Nagoya University Medical Library English


The Medical Museum of Nagoya University is located on the fourth floor of the Medical Library. It collects, preserves, and exhibits antique medical books, historical medical instruments, photographs and other items to promote understanding of the history of the Nagoya University School of Medicine in the context of the Tokai district and to look forward to the future of medical science. Parts of the collections can be accessed through the Digital Archive. Registration at the Medical Library counter is required for the actual use of these materials.

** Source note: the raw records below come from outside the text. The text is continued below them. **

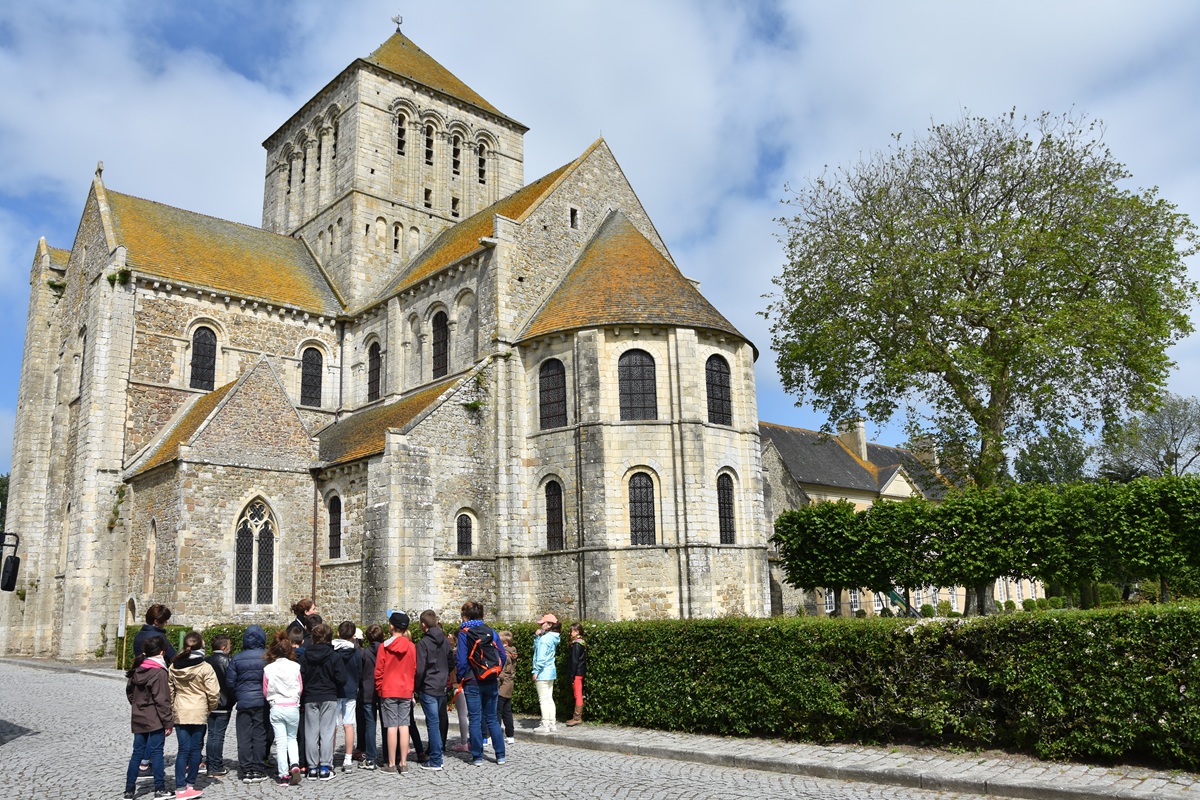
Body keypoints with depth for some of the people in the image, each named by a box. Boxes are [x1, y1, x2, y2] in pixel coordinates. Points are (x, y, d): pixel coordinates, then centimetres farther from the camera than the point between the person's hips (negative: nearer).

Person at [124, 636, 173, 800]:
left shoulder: (137, 669, 6)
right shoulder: (159, 672, -17)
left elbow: (129, 691, 16)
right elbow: (162, 700, -18)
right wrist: (168, 722, -12)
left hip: (138, 719, 7)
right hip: (155, 720, -7)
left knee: (137, 753, 13)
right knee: (156, 753, 0)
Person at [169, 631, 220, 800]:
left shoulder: (174, 667, 2)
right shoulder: (205, 668, -13)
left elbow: (170, 690, 7)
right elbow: (213, 692, -13)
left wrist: (172, 709, 18)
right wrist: (211, 707, 6)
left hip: (180, 713, 4)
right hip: (199, 713, -4)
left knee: (183, 749, 6)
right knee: (195, 749, 8)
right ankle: (190, 785, 14)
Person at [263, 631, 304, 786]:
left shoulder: (268, 669, -6)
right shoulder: (295, 667, -6)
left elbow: (265, 691, 2)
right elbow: (300, 688, 2)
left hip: (276, 708, 0)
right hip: (293, 707, 0)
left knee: (280, 742, 6)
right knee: (292, 738, 17)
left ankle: (283, 775, 6)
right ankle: (295, 764, -5)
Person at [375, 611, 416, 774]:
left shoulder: (384, 646, -8)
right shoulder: (411, 647, -1)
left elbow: (378, 671, -5)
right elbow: (414, 670, 5)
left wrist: (379, 689, 8)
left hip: (388, 692, -2)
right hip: (406, 692, 2)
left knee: (392, 727, 1)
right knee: (404, 726, 5)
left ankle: (391, 764, 5)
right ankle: (403, 763, 7)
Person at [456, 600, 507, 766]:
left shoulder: (464, 633, -8)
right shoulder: (491, 632, 3)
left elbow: (461, 660, -11)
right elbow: (502, 655, 2)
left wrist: (461, 679, 2)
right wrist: (496, 674, 12)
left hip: (472, 682, -4)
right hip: (491, 682, 4)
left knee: (475, 719, 5)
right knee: (492, 718, 13)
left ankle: (477, 757, 8)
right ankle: (500, 755, 13)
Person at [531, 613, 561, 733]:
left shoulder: (545, 638, -16)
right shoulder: (552, 638, 13)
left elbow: (541, 656, -20)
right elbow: (535, 648, 22)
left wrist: (536, 671, -16)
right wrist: (537, 637, 7)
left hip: (543, 673, -10)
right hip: (551, 671, 10)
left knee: (543, 699, -5)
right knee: (549, 698, 13)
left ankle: (545, 725, -3)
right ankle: (552, 723, 17)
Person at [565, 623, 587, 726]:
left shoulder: (576, 644, -15)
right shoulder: (582, 643, 12)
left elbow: (574, 661, -17)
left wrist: (571, 676, -15)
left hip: (577, 673, -9)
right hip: (581, 672, 9)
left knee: (578, 695, -5)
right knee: (578, 695, 12)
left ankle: (577, 718, -2)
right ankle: (577, 717, 17)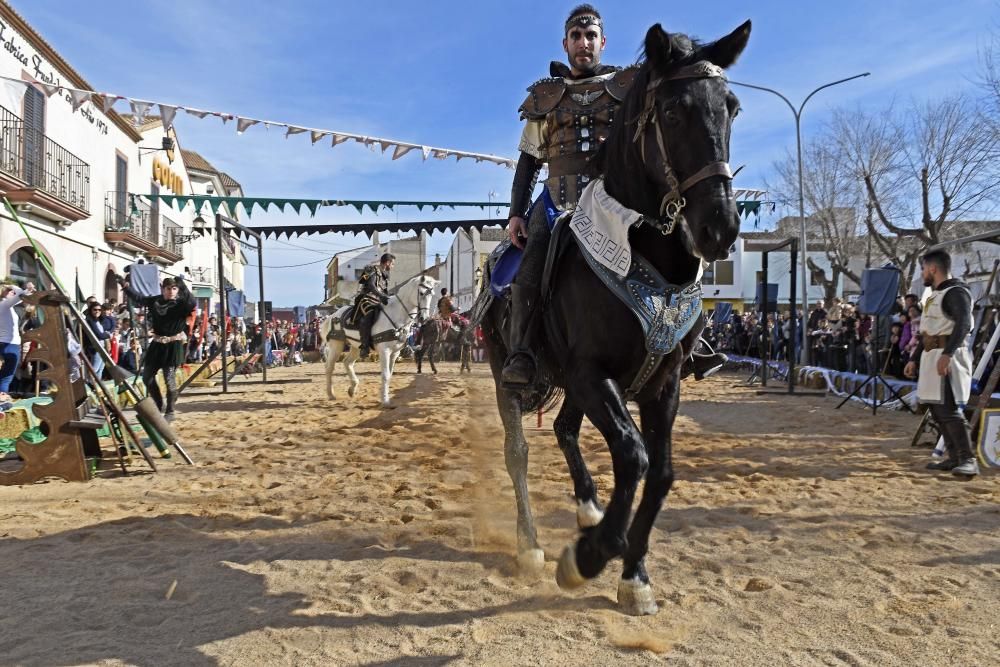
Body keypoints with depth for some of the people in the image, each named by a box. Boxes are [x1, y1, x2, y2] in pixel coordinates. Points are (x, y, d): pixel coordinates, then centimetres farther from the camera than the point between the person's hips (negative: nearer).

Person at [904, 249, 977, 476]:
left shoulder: (956, 292, -10)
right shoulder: (935, 295, 20)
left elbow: (963, 324, -26)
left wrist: (947, 354, -37)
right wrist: (914, 359, 25)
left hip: (948, 358, -10)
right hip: (931, 356, 10)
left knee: (949, 409, -14)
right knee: (937, 409, 10)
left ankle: (968, 460, -10)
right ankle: (954, 458, 16)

3. Movement for the establishment of a school of Western medicine


The governor of the Nagoya domain, TOKUGAWA Yoshinobu, had been bedridden with a cold since the spring of Meiji year 3 (1870). YAMADA Ryozan and NAKAJIMA Sanhaku, court physicians, diagnosed his illness as pulmonary tuberculosis. His treatment continued for half a year but he did not improve at all, so MATSUMOTO Ryojun, POMPE's leading disciple, was asked to make a house call from Tokyo. "The governor contracted bronchial catarrh. The Chinese medicine doctors kept him warm, so he coughed and ran a fever as soon as he inhaled cold air. It was fortunate that I happened to have some quinine of the highest quality. Once he took two packages of the quinine I presented, his fever went down."
This story reflects a time in which doctors of Chinese medicine were on the wane, not only in smallpox vaccination and surgery but also in internal medicine. However, NAKAJIMA Sanhaku was not a doctor of traditional Chinese medicine but a doctor of both Chinese and Dutch medicine. He learned Western medicine from MATSUMOTO Ryojun and SASAKI Toyo and was interested in reorganizing the domain school "Meirindo" as a medical school, and thus never shut his eyes to the changing times.
In the early Meiji years, doctors who were inspired by the effectiveness of Western medicine as demonstrated by vaccinations leading to freedom from smallpox, the treatment of cholera and venereal disease, and surgical operations, became keenly aware of the need for the establishment of a school of Western medicine.
In Meiji year 2 or 3, three former domain doctors, ISHII Ryuan, a first-grade domain doctor, ITO Keisuke and NAKAJIMA Sanhaku who was a court physician to TOKUGAWA Yoshinobu, signed and sent the Nagoya domain a proposal that a school of Western medicine should be established in Nagoya. The following is an outline of their proposal:

Because there is no school of Western medicine in this district, when a person living in Owari wants to learn Western medicine he has no choice but to visit other domains and study with much difficulty in a limited space of time. We deeply regret these circumstances.
We wish very much to establish a school of Western medicine here in Owari and to educate young people aspiring to learn Western medicine through lectures using translated and original books, teaching pharmacy and medical chemistry, and performing autopsies and examinations.
We have had many discussions about the realization of a school of Western medicine. As we have no appropriate facility, we have been trying to use our smallpox vaccination clinic as a "School of Medical Science". However, it is too small to give lectures to the hundreds of students who gather, especially in spring and fall. Even if we wanted to build an extension to the clinic, we have no funds.
We ask you to provide, via an official order, a building of appropriate scale for a school of Western medicine in Nagoya City. It would be extremely significant if we could move the smallpox vaccination clinic into the building and utilize the classroom as a hospital as well, to provide medical examination and treatment for patients.

Details of the proposal, how it came about, when and where it was filed, etc. are unclear, but it indicates that the foundation of the Nagoya University School of Medicine was based on a Western medical school developed from a smallpox vaccination clinic. In October, Meiji year 3 (1870), ISHII and ITO were appointed as the persons in charge of opening the hospital. In August of Meiji year 4 (1871) the temporary hospital and school were opened. Thanks to these historical facts ISHII, ITO and NAKAJIMA are respected as the three honorable founders of the School.